The Stillery Vodka
Words Marco Barneveld Photography Ming Chao (Portrait)
Even Walter White could make meth based on his high-school chemistry lessons, so what was to stop Pascal Peeters and Robin Karels when they set out to create their own vodka? Six years of self-study, experiments, and conversations with experts resulted in The Stillery.
Their first vodka, aptly named First, is made from dinkel wheat. “Dinkel what?” It’s just a funny word for spelt. Not to be mistaken for dinkelberry, which, according to the Urban Dictionary, is rather nasty. Don’t look it up.
Spelt is a kind of grain the Romans and Greeks used to eat before the easier-to-grow wheat took over as a staple food. It is said that spelt is healthier and contains more protein and dietary fibers.

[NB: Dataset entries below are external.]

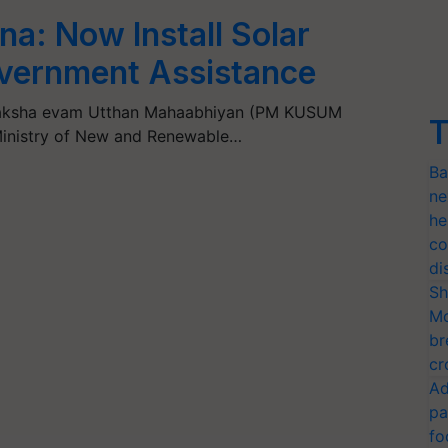
a: Now Install Solar
vernment Assistance
uraksha evam Utthan Mahaabhiyan (PM KUSUM
T
Ministry of New and Renewable…
Ba
ne
he
co
di
Sh
Mo
br
cr
Ad
pa
fo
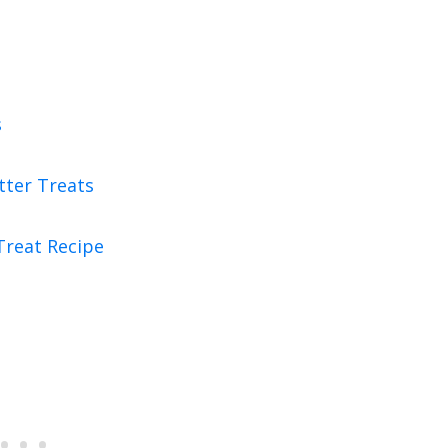
s
tter Treats
Treat Recipe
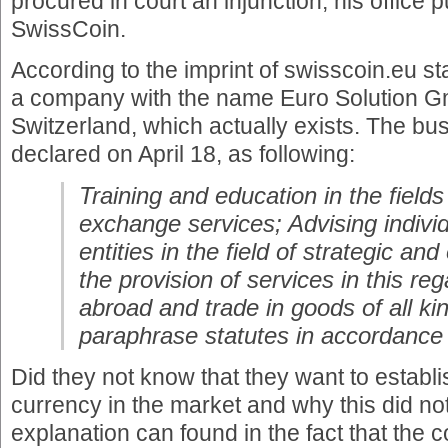
procured in court an injunction, his office 
SwissCoin.
According to the imprint of swisscoin.eu st
a company with the name Euro Solution Gm
Switzerland, which actually exists. The bu
declared on April 18, as following:
Training and education in the fields
exchange services; Advising individ
entities in the field of strategic an
the provision of services in this r
abroad and trade in goods of all k
paraphrase statutes in accordance
Did they not know that they want to establ
currency in the market and why this did no
explanation can found in the fact that the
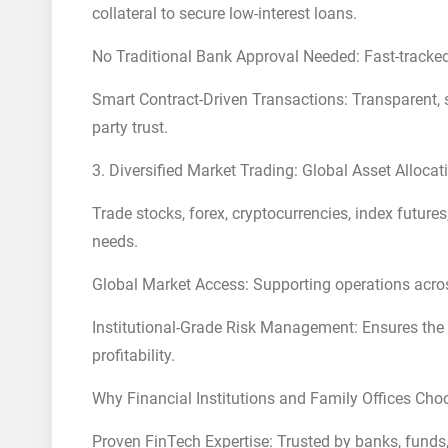
collateral to secure low-interest loans.
No Traditional Bank Approval Needed: Fast-tracked 
Smart Contract-Driven Transactions: Transparent, se
party trust.
3. Diversified Market Trading: Global Asset Allo
Trade stocks, forex, cryptocurrencies, index futur
needs.
Global Market Access: Supporting operations acros
Institutional-Grade Risk Management: Ensures the s
profitability.
Why Financial Institutions and Family Offices Cho
Proven FinTech Expertise: Trusted by banks, funds,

But back to The Stillery. Curious about the distillation process, Pascal Peeters, who has a background in molecular biology and is currently finishing a master in neuroscience, dedicated himself to the study of liquor six years ago. He is mostly self-taught but also gained invaluable knowledge from distillery masters. Arthur Kruijt of distillery De Tweekoppige Phoenix in Uitgeest (where First is distilled) has been instrumental, along with Patrick Zuidam, who offered insights on the right equipment, and VL92 Gin’s Sietze Kalkwijk, who gave masterclasses on setting up a label.
“The Stillery’s First is a darn smooth vodka with a highly personal flavor and style”
Peeters eventually teamed up with Robin Karels, who has a master in Integrated Product Design. They tried every distilling method in the book—experimenting with unmalted wheat, oats, rye, and all sorts of mixtures—and different kinds of yeasts. They discovered fermentation is key; this is ultimately where true flavor and character develops.
“In the beginning, discovering fermentation was all about garden-variety experiments in Pascal’s attic,” says Karels. “First we tried fermentation from sugar, then from cornflakes, and then different wheat recipes. Sugar resulted in ‘distiller’s beer,’ to distill a neutral product from. Wheat can drastically change the flavor. For example, rye gives a subtle hint of anise, while barley adds floral tones to a distillate. And by experimenting we learned fermentation of oats results in one of the most disgusting distillates we’ve ever tasted. Never again!”
The final result of their experiments is on par with Walter White’s meth: A-grade. First is a darn smooth vodka with a highly personal flavor and style. It’s so smooth it doesn’t even need ice. Its silky texture caresses the tongue and is enhanced by sweet hints of marzipan and buttery white chocolate—a grand and very civilized companion on any occasion. Might cause longing for the undiscovered.
But who cares? As long as you don’t look up dinkelberry.